# Blue heelers/Australian cattle dogs



## LordWood (Oct 29, 2017)

Hi I have stumbled across blue heelers and think they look amazing!! I will be looking to purchase one of these beauties one day and I was just wondering if they are obtainable in the uk as I am finding it hard to find any for sale online. ? Could somebody shed some light on this for me please?


----------



## MiffyMoo (Sep 15, 2015)

Have a word with these guys. They'll hopefully be able to point you towards reputable breeders

https://australiancattledogsociety.co.uk/


----------



## Sairy (Nov 22, 2016)

How much research have you done into the breed and its needs vs what you are able/willing to offer?

Assuming you are a suitable home for one and they are suitable for you then you can look at the kennel club website, which has a couple of assured breeders on there. Also a quick Google search has given me the link to the breed club, which would be a good start.

https://australiancattledogsociety.co.uk/


----------



## picaresque (Jun 25, 2009)

Be sure that the breed is actually suitable for you and your lifestyle, as beauty isn't the most important factor in choosing a dog. I don't know a great deal about them but I gather they are quite specialist.


----------



## Sairy (Nov 22, 2016)

MiffyMoo said:


> Have a word with these guys. They'll hopefully be able to point you towards reputable breeders
> 
> https://australiancattledogsociety.co.uk/


You beat me to it


----------



## labradrk (Dec 10, 2012)

No they aren't unattainable, but they are very rare in this country, probably for good reason. I used to live near two that put me off them completely. Not suited to pet homes generally speaking.


----------



## Guest (Oct 29, 2017)

picaresque said:


> Be sure that the breed is actually suitable for you and your lifestyle, as beauty isn't the most important factor in choosing a dog. I don't know a great deal about them but I gather they are quite specialist.


Not for the faint hearted! Definitely a dog who needs a job.


----------



## Siskin (Nov 13, 2012)

There's a list of breeders on Champdogs, link below,. I wonder how much research you have done if you haven't come across the KC, Champdogs and the breed society in your googling. Again I don't know much about them but they are hard and fast cattle dogs and not for the faint hearted nor the inexperienced dog owner.

https://www.champdogs.co.uk/breeds/australian-cattle-dog/breeders


----------



## simplysardonic (Sep 1, 2009)

▸ **ENTRIES**
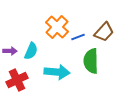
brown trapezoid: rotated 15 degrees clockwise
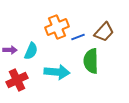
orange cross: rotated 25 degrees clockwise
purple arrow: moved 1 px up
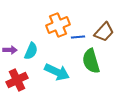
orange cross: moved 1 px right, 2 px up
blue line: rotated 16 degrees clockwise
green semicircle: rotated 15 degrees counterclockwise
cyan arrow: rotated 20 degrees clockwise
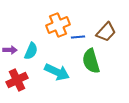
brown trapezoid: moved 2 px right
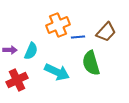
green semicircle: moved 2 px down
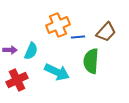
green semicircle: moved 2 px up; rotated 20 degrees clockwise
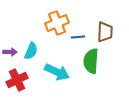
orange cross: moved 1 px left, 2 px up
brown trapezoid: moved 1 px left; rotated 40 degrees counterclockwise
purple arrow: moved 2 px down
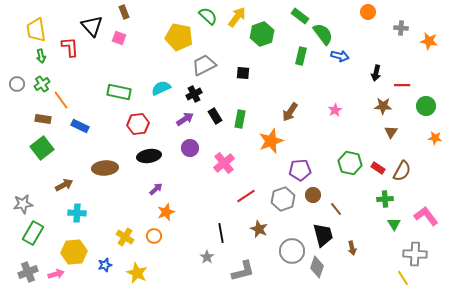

--

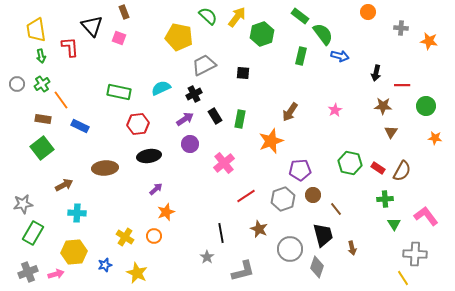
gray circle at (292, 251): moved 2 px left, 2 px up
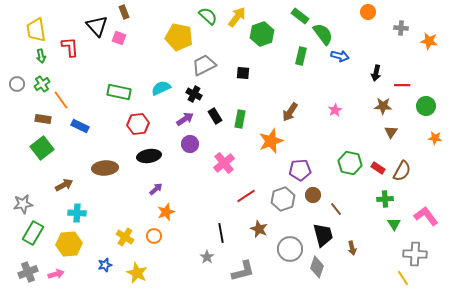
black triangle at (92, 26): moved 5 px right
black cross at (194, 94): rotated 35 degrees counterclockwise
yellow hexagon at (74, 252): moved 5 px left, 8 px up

--

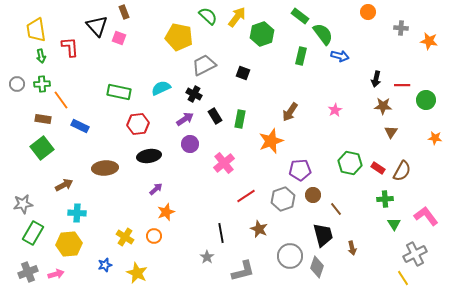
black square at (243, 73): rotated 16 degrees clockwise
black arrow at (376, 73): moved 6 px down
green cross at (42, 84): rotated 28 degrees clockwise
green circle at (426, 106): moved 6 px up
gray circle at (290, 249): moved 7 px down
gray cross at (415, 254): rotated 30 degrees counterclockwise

▸ **CHALLENGE 1**
For each statement about the blue heeler thread, say whether it agrees with the text. Answer yes or no, and quote the words that decide it.
(a) The poster labradrk says the dogs are very rare in the poster's country.
(b) The poster picaresque claims to know a great deal about the breed.
(c) The poster Siskin points to a list of breeders on Champdogs.
▸ **CHALLENGE 2**
Reproduce word for word the part of the blue heeler thread that begins at the words "You beat me" and ends after the words "homes generally speaking.".
▸ **CHALLENGE 3**
According to Sairy in the blue heeler thread, what does the kennel club website list?

▸ **FULL RESPONSE 1**
(a) Yes: "they are very rare in this country"
(b) No: "I don't know a great deal about them"
(c) Yes: "There's a list of breeders on Champdogs, link below,."

▸ **FULL RESPONSE 2**
You beat me to it


----------



## labradrk (Dec 10, 2012)

No they aren't unattainable, but they are very rare in this country, probably for good reason. I used to live near two that put me off them completely. Not suited to pet homes generally speaking.

▸ **FULL RESPONSE 3**
It lists a couple of assured breeders.